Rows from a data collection
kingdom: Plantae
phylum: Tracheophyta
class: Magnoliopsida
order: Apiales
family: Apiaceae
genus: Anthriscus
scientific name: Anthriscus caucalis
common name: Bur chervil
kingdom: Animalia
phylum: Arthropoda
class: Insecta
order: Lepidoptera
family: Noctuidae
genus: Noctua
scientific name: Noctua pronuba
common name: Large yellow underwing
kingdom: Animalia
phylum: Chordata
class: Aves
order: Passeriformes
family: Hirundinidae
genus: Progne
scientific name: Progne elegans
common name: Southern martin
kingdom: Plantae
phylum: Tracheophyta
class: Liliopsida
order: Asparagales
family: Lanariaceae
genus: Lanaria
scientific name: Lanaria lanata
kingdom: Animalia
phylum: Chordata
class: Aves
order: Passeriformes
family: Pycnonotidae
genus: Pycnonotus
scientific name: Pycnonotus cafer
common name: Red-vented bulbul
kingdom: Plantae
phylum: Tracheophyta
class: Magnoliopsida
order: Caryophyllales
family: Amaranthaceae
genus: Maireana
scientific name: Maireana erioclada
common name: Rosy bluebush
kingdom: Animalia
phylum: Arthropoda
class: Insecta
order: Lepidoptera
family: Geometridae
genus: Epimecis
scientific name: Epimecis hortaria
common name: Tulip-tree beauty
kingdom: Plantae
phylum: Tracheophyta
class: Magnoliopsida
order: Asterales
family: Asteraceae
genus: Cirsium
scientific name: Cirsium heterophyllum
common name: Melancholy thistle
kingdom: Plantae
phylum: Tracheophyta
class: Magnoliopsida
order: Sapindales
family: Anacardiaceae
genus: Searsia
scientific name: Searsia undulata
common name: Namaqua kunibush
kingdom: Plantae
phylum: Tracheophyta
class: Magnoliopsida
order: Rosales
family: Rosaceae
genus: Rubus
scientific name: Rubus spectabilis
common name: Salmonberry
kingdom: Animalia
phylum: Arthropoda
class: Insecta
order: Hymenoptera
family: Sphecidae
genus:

Problem to work on:
Convert every line in the rows above into a Markdown table with the columns Number and Line, leaving out blank lines.

Response to the task:
| Number | Line |
|---|---|
| 1 | kingdom: Plantae |
| 2 | phylum: Tracheophyta |
| 3 | class: Magnoliopsida |
| 4 | order: Apiales |
| 5 | family: Apiaceae |
| 6 | genus: Anthriscus |
| 7 | scientific name: Anthriscus caucalis |
| 8 | common name: Bur chervil |
| 9 | kingdom: Animalia |
| 10 | phylum: Arthropoda |
| 11 | class: Insecta |
| 12 | order: Lepidoptera |
| 13 | family: Noctuidae |
| 14 | genus: Noctua |
| 15 | scientific name: Noctua pronuba |
| 16 | common name: Large yellow underwing |
| 17 | kingdom: Animalia |
| 18 | phylum: Chordata |
| 19 | class: Aves |
| 20 | order: Passeriformes |
| 21 | family: Hirundinidae |
| 22 | genus: Progne |
| 23 | scientific name: Progne elegans |
| 24 | common name: Southern martin |
| 25 | kingdom: Plantae |
| 26 | phylum: Tracheophyta |
| 27 | class: Liliopsida |
| 28 | order: Asparagales |
| 29 | family: Lanariaceae |
| 30 | genus: Lanaria |
| 31 | scientific name: Lanaria lanata |
| 32 | kingdom: Animalia |
| 33 | phylum: Chordata |
| 34 | class: Aves |
| 35 | order: Passeriformes |
| 36 | family: Pycnonotidae |
| 37 | genus: Pycnonotus |
| 38 | scientific name: Pycnonotus cafer |
| 39 | common name: Red-vented bulbul |
| 40 | kingdom: Plantae |
| 41 | phylum: Tracheophyta |
| 42 | class: Magnoliopsida |
| 43 | order: Caryophyllales |
| 44 | family: Amaranthaceae |
| 45 | genus: Maireana |
| 46 | scientific name: Maireana erioclada |
| 47 | common name: Rosy bluebush |
| 48 | kingdom: Animalia |
| 49 | phylum: Arthropoda |
| 50 | class: Insecta |
| 51 | order: Lepidoptera |
| 52 | family: Geometridae |
| 53 | genus: Epimecis |
| 54 | scientific name: Epimecis hortaria |
| 55 | common name: Tulip-tree beauty |
| 56 | kingdom: Plantae |
| 57 | phylum: Tracheophyta |
| 58 | class: Magnoliopsida |
| 59 | order: Asterales |
| 60 | family: Asteraceae |
| 61 | genus: Cirsium |
| 62 | scientific name: Cirsium heterophyllum |
| 63 | common name: Melancholy thistle |
| 64 | kingdom: Plantae |
| 65 | phylum: Tracheophyta |
| 66 | class: Magnoliopsida |
| 67 | order: Sapindales |
| 68 | family: Anacardiaceae |
| 69 | genus: Searsia |
| 70 | scientific name: Searsia undulata |
| 71 | common name: Namaqua kunibush |
| 72 | kingdom: Plantae |
| 73 | phylum: Tracheophyta |
| 74 | class: Magnoliopsida |
| 75 | order: Rosales |
| 76 | family: Rosaceae |
| 77 | genus: Rubus |
| 78 | scientific name: Rubus spectabilis |
| 79 | common name: Salmonberry |
| 80 | kingdom: Animalia |
| 81 | phylum: Arthropoda |
| 82 | class: Insecta |
| 83 | order: Hymenoptera |
| 84 | family: Sphecidae |
| 85 | genus: |